Polarization By Scattering and Reflecting

Polarization by Reflection

In the previous atom we discussed how polarized lenses work. In the case of polarized sunglasses, for example, when you look through them, reflected light is not entirely filtered out; reflected light can be slightly polarized by the reflection process (as shown in ). Most light sources produce unpolarized light. When light hits a reflective surface, the vertically polarized aspects of that light are refracted at that surface. The reflected light is more horizontally polarized. To better remember this, we can think of light as an arrow and the reflective surface as a target. If the arrow hits the target perpendicularly (vertically polarized), it is going to stick in the target (be refracted into the surface). If the arrow hits the target on its side (horizontally polarized) then it will bounce right off (be reflected).

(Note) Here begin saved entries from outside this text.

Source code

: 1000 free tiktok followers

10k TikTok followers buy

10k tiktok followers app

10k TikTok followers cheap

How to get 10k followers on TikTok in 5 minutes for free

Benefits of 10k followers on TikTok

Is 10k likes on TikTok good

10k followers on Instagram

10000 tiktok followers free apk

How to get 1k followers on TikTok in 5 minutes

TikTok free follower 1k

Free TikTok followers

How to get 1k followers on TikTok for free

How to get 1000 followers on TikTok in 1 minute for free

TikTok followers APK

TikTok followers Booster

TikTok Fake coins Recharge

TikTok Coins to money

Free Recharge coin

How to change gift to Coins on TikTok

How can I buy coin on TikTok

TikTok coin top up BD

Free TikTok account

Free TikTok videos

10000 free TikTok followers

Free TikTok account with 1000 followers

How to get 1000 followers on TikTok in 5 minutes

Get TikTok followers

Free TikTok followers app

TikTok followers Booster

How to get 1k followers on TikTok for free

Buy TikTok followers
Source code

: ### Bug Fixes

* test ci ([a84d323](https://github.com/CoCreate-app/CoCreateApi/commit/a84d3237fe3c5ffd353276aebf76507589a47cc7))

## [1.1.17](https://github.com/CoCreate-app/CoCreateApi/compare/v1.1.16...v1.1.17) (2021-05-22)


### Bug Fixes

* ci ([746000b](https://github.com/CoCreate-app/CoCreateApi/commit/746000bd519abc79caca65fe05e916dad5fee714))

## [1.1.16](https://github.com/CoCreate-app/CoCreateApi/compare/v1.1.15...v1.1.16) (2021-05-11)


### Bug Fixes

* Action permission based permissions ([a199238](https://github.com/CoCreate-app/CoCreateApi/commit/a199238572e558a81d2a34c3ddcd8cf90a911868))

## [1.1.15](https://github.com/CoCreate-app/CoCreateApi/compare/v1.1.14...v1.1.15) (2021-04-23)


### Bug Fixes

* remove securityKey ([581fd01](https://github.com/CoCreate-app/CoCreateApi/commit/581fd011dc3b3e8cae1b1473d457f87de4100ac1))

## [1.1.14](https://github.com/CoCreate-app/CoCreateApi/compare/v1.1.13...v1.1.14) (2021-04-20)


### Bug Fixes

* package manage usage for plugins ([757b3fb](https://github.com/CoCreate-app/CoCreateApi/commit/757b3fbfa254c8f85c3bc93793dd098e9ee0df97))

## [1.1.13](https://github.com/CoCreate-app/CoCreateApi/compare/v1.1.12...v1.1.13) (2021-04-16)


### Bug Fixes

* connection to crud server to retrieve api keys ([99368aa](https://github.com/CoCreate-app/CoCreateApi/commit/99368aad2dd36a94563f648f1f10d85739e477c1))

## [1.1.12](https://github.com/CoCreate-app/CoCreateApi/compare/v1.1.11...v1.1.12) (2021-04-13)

Polarization by Reflection

Unpolarized light has equal amounts of vertical and horizontal polarization. After interaction with a surface, the vertical components are preferentially absorbed or refracted, leaving the reflected light more horizontally polarized. This is akin to arrows striking on their sides bouncing off, whereas arrows striking on their tips go into the surface.

Since the light is split into two, and part of it is refracted, the amount of polarization to the reflected light depends on the index of refraction of the reflective surface. We can use the following equation to determine the angle of reflection at which light will be completely polarized:

$tan \theta_b=\frac{n_2}{n_1}$

where: θ_b = angle of reflection of complete polarization (also known as Brewster's angle); n₁ = index of refraction of medium in which reflected light will travel; and n₂ = index of refraction of medium by which light is reflected.

Polarization by Scattering

Just as unpolarized light can be partially polarized by reflecting, it can also be polarized by scattering (also known as Rayleigh scattering; illustrated in ). Since light waves are electromagnetic (EM) waves (and EM waves are transverse waves) they will vibrate the electrons of air molecules perpendicular to the direction in which they are traveling. The electrons then produce radiation (acting like small antennae) that is polarized perpendicular to the direction of the ray. The light parallel to the original ray has no polarization. The light perpendicular to the original ray is completely polarized. In all other directions, the light scattered by air will be partially polarized.

Polarization by Scattering

Also known as Rayleigh scattering. Unpolarized light scattering from air molecules shakes their electrons perpendicular to the direction of the original ray. The scattered light therefore has a polarization perpendicular to the original direction and none parallel to the original direction.